Is that a fair statement? In other words, you are not saying to people that do not have these risk factors that they are to go out and gorge themselves on cholesterol?

Dr. HARPER. We certainly are not saying that. We are still saying moderation.

I would like to point out one difference we are not saying. We are not saying that if you follow these guidelines there is the implication that you may reduce the incidence of chronic degenerative diseases, which a number of other organizations are saying.

If those other organizations were selling a product and put that claim on the label, the Food and Drug Administration would immediately make them cease and desist doing that. This seems to me incongruous. That is an agency of the Government.

Mr. PANETTA. Again, though, to the extent that there is agreement that a person who goes out and eats nothing but cholesterol or eats too much cholesterol, there seems to some general agreement that that ought not happen.

Dr. HARPER. The Board certainly supports the idea that no one should eat too much of any one food or any one nutrient. We have a panel on misinformation that prepares small publications on the topic. Mr. PANETTA. Then I guess my point is this. I think the agreement is that you are looking for a prudent diet, then, with regard to the healthy individual.

The question I would then pose is this. Rather than saying that the Board makes no specific recommendation about dietary cholesterol for the healthy person, in effect, what you are recommending is that people engage in a prudent diet which may mean some restraint and some balancing with regard to all foods, including cholesterol. Would that not have been a more appropriate recommendation so the public has some kind of guideline?

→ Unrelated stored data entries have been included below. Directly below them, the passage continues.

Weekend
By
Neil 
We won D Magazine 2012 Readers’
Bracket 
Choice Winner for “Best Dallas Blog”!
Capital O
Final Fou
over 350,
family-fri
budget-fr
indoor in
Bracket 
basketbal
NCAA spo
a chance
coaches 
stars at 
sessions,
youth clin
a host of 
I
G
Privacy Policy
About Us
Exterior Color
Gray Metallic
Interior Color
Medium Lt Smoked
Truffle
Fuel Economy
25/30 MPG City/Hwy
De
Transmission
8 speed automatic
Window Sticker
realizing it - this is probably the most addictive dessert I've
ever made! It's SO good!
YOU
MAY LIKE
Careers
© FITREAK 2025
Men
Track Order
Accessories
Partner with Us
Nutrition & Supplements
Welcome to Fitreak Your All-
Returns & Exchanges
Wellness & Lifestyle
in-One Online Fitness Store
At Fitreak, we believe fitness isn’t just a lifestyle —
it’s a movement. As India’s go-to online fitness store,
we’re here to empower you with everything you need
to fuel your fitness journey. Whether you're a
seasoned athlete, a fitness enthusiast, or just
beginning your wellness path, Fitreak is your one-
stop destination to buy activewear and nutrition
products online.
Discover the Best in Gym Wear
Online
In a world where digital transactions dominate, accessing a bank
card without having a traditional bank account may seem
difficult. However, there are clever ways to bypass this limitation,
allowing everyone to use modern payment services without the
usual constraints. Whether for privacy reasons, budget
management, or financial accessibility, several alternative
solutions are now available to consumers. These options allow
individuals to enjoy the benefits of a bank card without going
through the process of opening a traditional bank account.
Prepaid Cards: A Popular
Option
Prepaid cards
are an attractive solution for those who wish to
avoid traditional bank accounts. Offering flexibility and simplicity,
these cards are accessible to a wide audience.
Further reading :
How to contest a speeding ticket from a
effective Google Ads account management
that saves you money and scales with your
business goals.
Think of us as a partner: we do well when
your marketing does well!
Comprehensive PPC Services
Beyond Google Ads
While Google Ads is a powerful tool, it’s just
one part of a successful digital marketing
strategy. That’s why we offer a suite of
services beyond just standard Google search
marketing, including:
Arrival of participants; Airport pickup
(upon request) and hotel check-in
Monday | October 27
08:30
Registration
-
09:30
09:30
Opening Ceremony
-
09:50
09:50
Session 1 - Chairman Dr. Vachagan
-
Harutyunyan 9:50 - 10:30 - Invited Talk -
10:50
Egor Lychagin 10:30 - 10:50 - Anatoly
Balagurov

Dr. HARPER. You must admit that we did not put that in the conclusions of the report or in the final group of recommendations. That was in the center of the report in the discussion. It was the one point that the newspaper reporters, the television people, all seem to focus on. They pulled it out of the report.

There are some of us, at least, who feel that was a distinct disservice to the American people in that that is what truly created the confusion.